Pagine dedicate su Facebook, post sui social network, trend topic su Twitter e persino un commento del premier Matteo Renzi: 'petaloso' piace, fa sorridere, e si è persino guadagnato una risposta dall'Accademia della crusca che, con rigore scientifico, ha lasciato intendere che il neologismo potrebbe avere la porta aperta verso il futuro. Eppure, alla vigilia dell'8 marzo, parole come assessora, ingegnera, avvocata e ministra fanno ancora storcere il naso a tanti, donne comprese. La lingua cambia, segue i mutamenti sociali e, talvolta, li anticipa. Nella prefazione al volumetto 'Donne, grammatica e media', Nicoletta Maraschio – che dell'Accademia è presidente onoraria – scrive che "non dobbiamo meravigliarcene troppo: il nuovo ruolo sociale, culturale e politico della donna implica trasformazioni che richiedono tempo". E avverte: "Il rischio per la nostra lingua è quello di continuare a trasmettere una visione del mondo superata, densa di pregiudizi verso le donne e fonte di ambiguità e insicurezze grammaticali e semantiche".
E allora 'ingegnera' si può dire anche se "suona male"? "Perché 'cacofonico' suona bene?". Cecilia Robustelli, professoressa associata di Linguistica italiana all'Università di Modena e Reggio-Emilia e collaboratrice dell'Accademia della Crusca, nonché autrice di numerosi lavori sul rapporto tra lingua e genere, ironizza e precisa: "Non dobbiamo scrivere una poesia, si tratta di grammatica". E, ancora, cosa rispondere alle donne che sostengono che ci siano cose più importanti del linguaggio nel percorso verso la parità di diritti uomo/donna? "L'ignoranza è trasversale al sesso. Anche lo studio dei mitocondri – dice la linguista – è una piccolezza rispetto allo studio del cancro, ma per studiare i tumori dobbiamo studiare i mitocondri. Ogni cosa ha la sua importanza".
C'è un altro aspetto, però, che accompagna la "resistenza culturale" nei confronti del linguaggio di genere anche da parte delle stesse donne: non sono poche quelle che preferiscono essere chiamate avvocato invece di avvocata, ingegnere invece di ingegnera.
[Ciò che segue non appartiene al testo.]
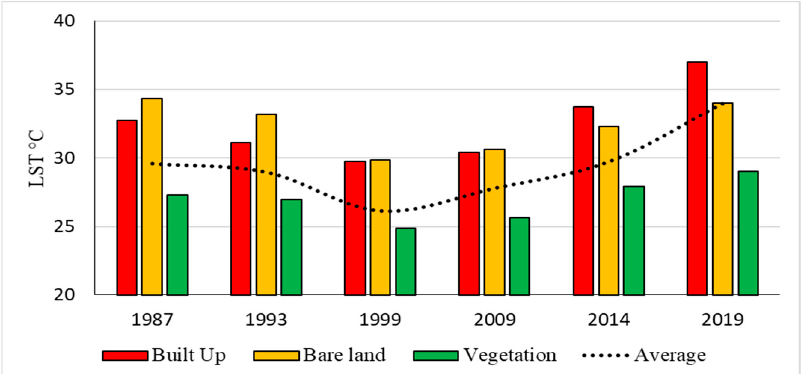
Figure 7. Average LST of the three main land use classes in the study area from 1987 to 2019 in °C.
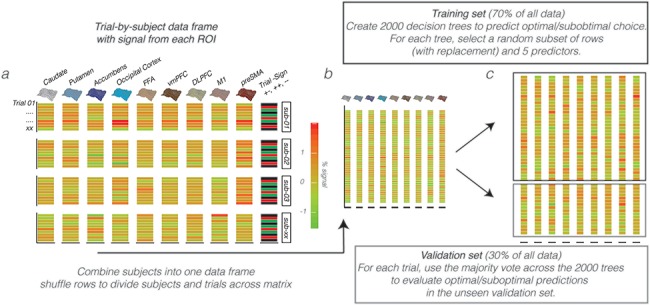
Random Forest input and data-structure. (a) Trial-by-subject data matrix with the \documentclass[12pt]{minimal}
\usepackage{amsmath}
\usepackage{wasysym} 
\usepackage{amsfonts} 
\usepackage{amssymb} 
\usepackage{amsbsy}
\usepackage{upgreek}
\usepackage{mathrsfs}
\setlength{\oddsidemargin}{-69pt}
\begin{document}
}{}$\%$\end{document} signal change drawn for each choice trial in the transfer phase (rows) from \documentclass[12pt]{minimal}
\usepackage{amsmath}
\usepackage{wasysym} 
\usepackage{amsfonts} 
\usepackage{amssymb} 
\usepackage{amsbsy}
\usepackage{upgreek}
\usepackage{mathrsfs}
\setlength{\oddsidemargin}{-69pt}
\begin{document}
}{}$9$\end{document} apriori defined ROI (columns). In addition to the ROI data, the matrix contained a column with the identity of participants (sub-01, etc.) and Trial Sign, which specified a choice between two positives (+/+; AC, AE, CE), negatives (−/−, BD, BF, DF), or between a negative and positive option (+/−, e.g., AD, CF, etc.) given the feedback scheme in the learning phase. (b) The individual subject data frames were then combined into one matrix, in which the rows were subsequently shuffled to randomly distribute trials and subjects across the rows. (c) This matrix was then divided into a training set (two-thirds of the data) for the creation of 2000 decision trees of which the majority vote on each trial is then used to evaluate the predictive accuracy of optimal/suboptimal choices in a separate validation set (one-third of the data).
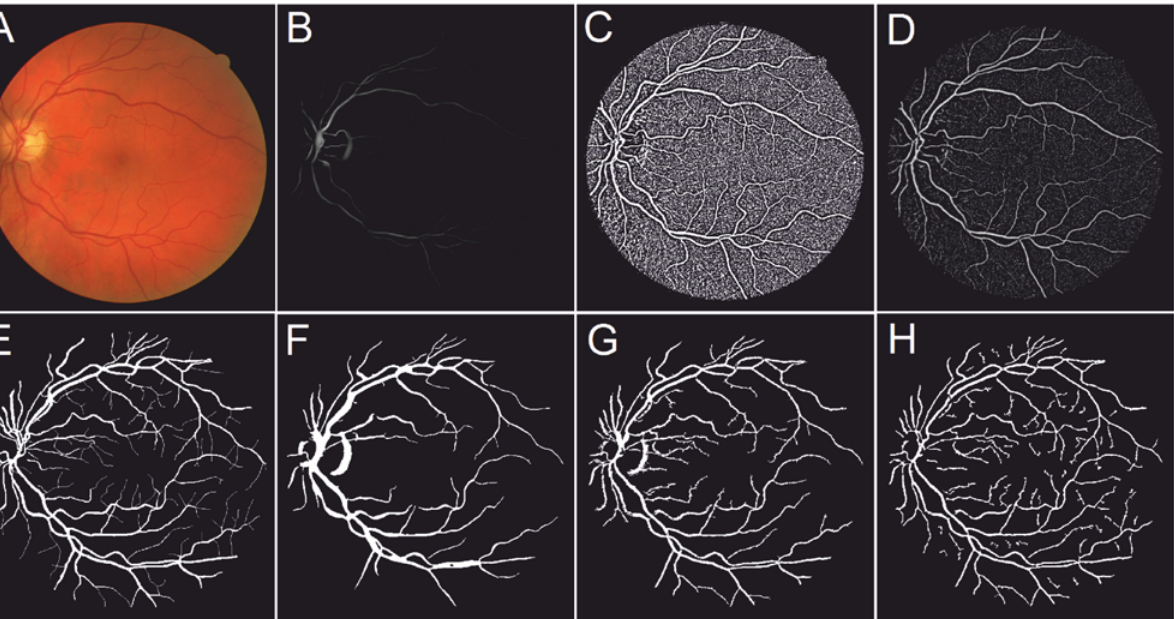
Fig 6. Illustrative enhancement results using different methods and their subsequent graph cut based segmentation results. (A) A randomly chosen image from the DRIVE dataset and expert ’ s annotation. (B)-(D) Eigenvalue-based (FR), wavelet-based (WL), and proposed local phase-based (LP) enhancements on (A). (E) Expert ’ s annotation. (F)-(G) Graph cut based segmentation results on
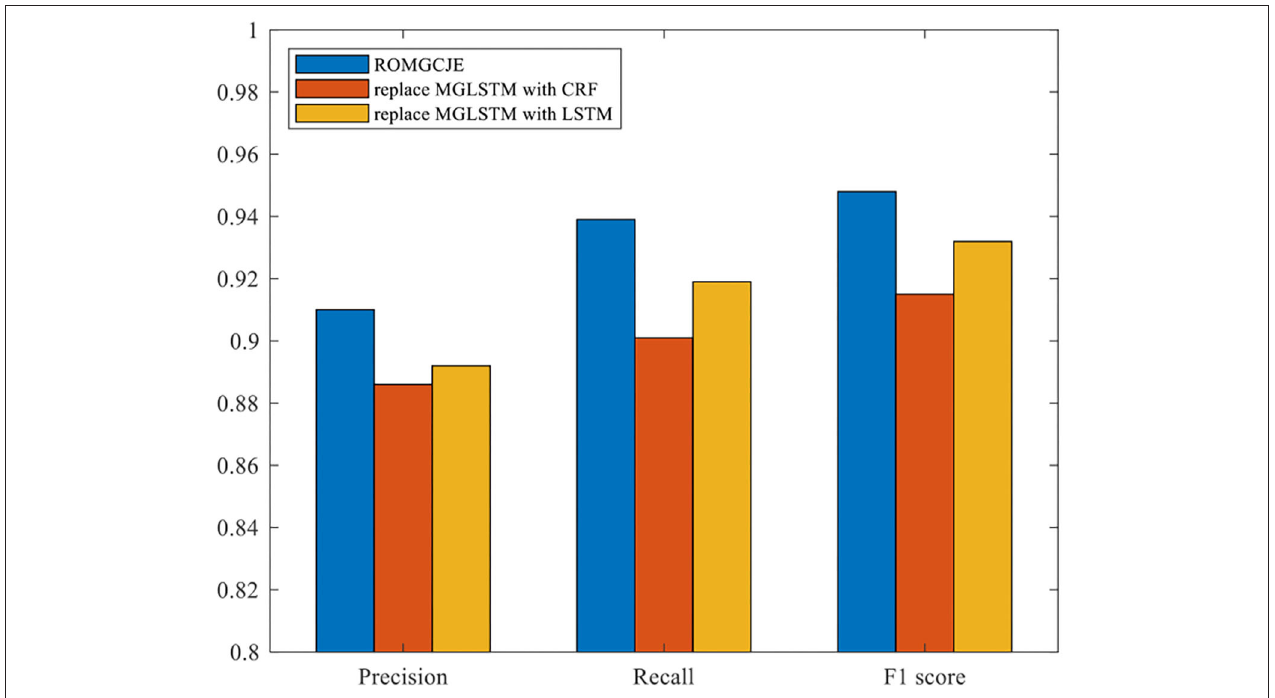
FIGURE 8 | Ablation experiments for MGLSTM on the NYT dataset.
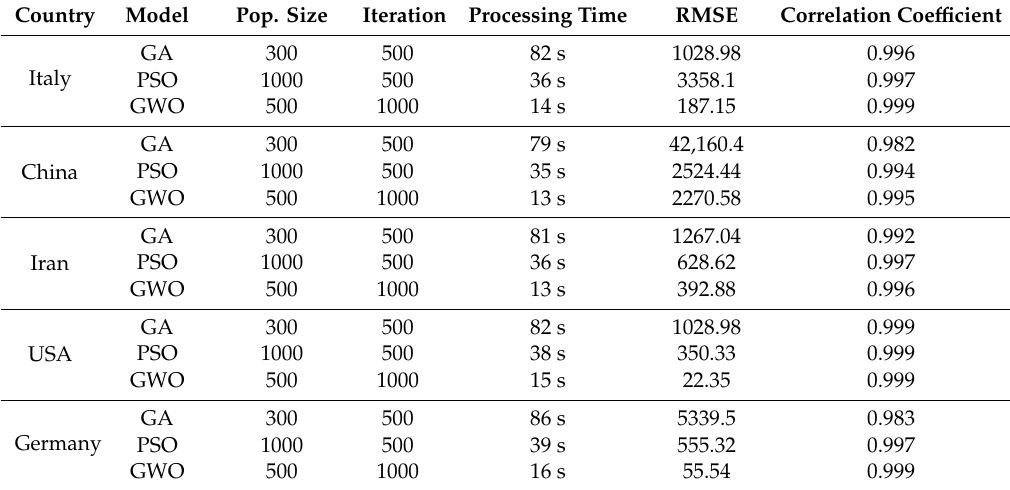
Table 3. Accuracy statistics for the logistic model.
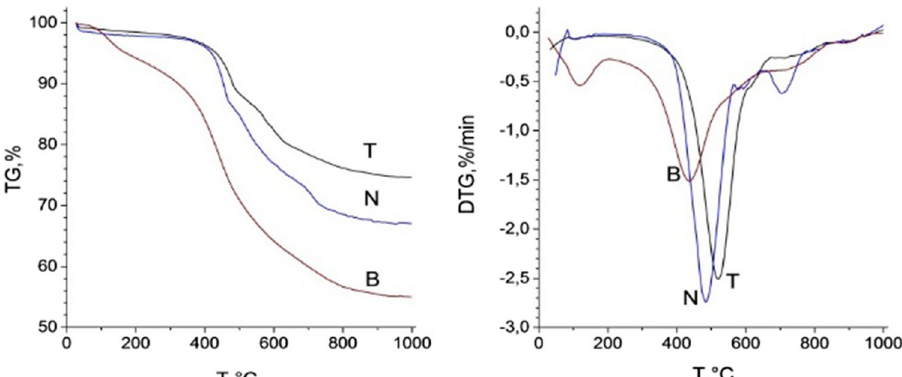
Fig. 5 TG/DTG curves of coal pyrolysis (heating rate of 10 °C/ min)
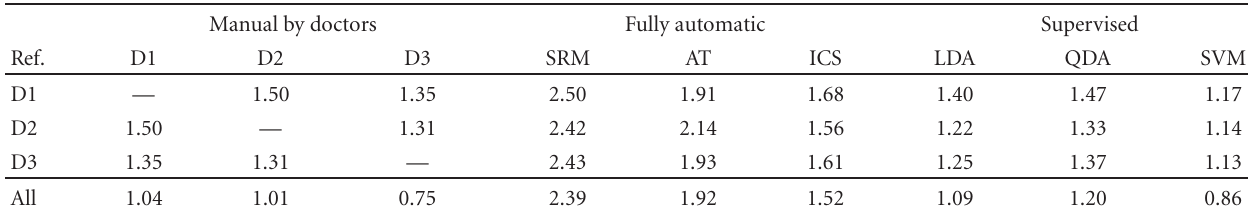
Table 4: Average accuracy of segmentation, quantified by the Hausdor ff distance (mm), showing the performance of the proposed ICS method against alternative solutions. Borders manually drawn by three dermatologists, and their agreement, are considered as the ground- truth reference for accuracy assessment. Manual by doctors Fully automatic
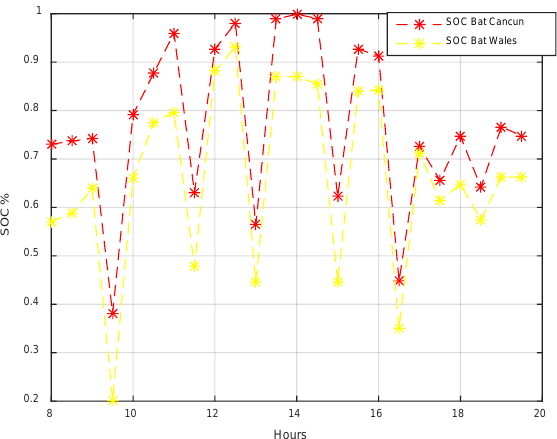
Figure 7. Result of the state of charge (SOC).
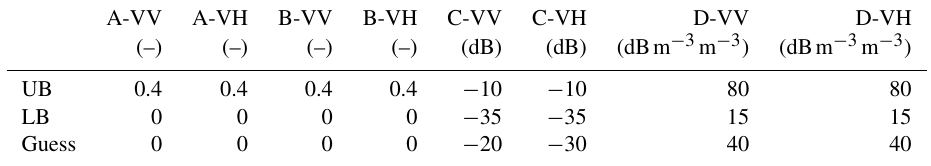
Table 1. Lower boundaries (LB), upper boundaries (UB), and prior guess values of the WCM parameters for both VV and VH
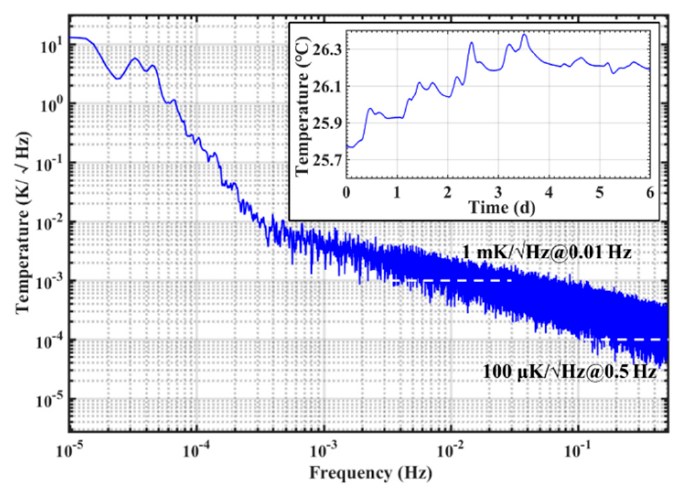
Figure 10. Noise floor test results of the gold-film temperature sensor Chip E-1.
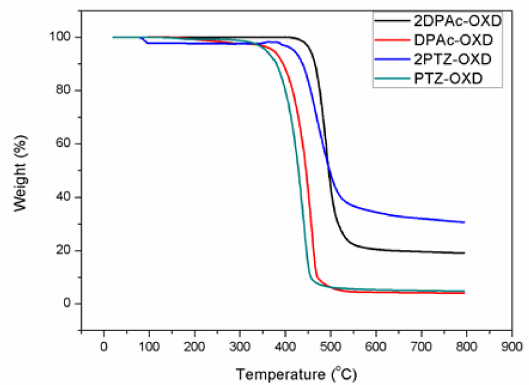
Figure 1. Thermal decomposition temperature (by thermogravimetric analysis, TGA) of fluorescent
Perché succede questo? "Si ritiene ancora – dice la linguista – che certe professioni siano o debbano essere svolte da uomini", perciò nel fare un mestiere considerato storicamente (e culturalmente) maschile accade che le donne "si travestano": per Robustelli è come se "inconsciamente" sentissero di "usurpare" una professione o un ruolo. Da qui la preferenza per il genere maschile anche quando a compiere la professione è una donna.
Robustelli oggi e domani sarà a Torino per la presentazione di una carta di intenti dal titolo 'Io parlo e non discrimino', condivisa da Regione, Comune e Città metropolitana, con l'obiettivo di applicare alle attività amministrative e di comunicazione degli enti locali una lingua senza discriminazioni di genere. Un nuovo tentativo, dice Robustelli, "di adeguare il linguaggio alla realtà", fatta di ministre, biologhe e redattrici.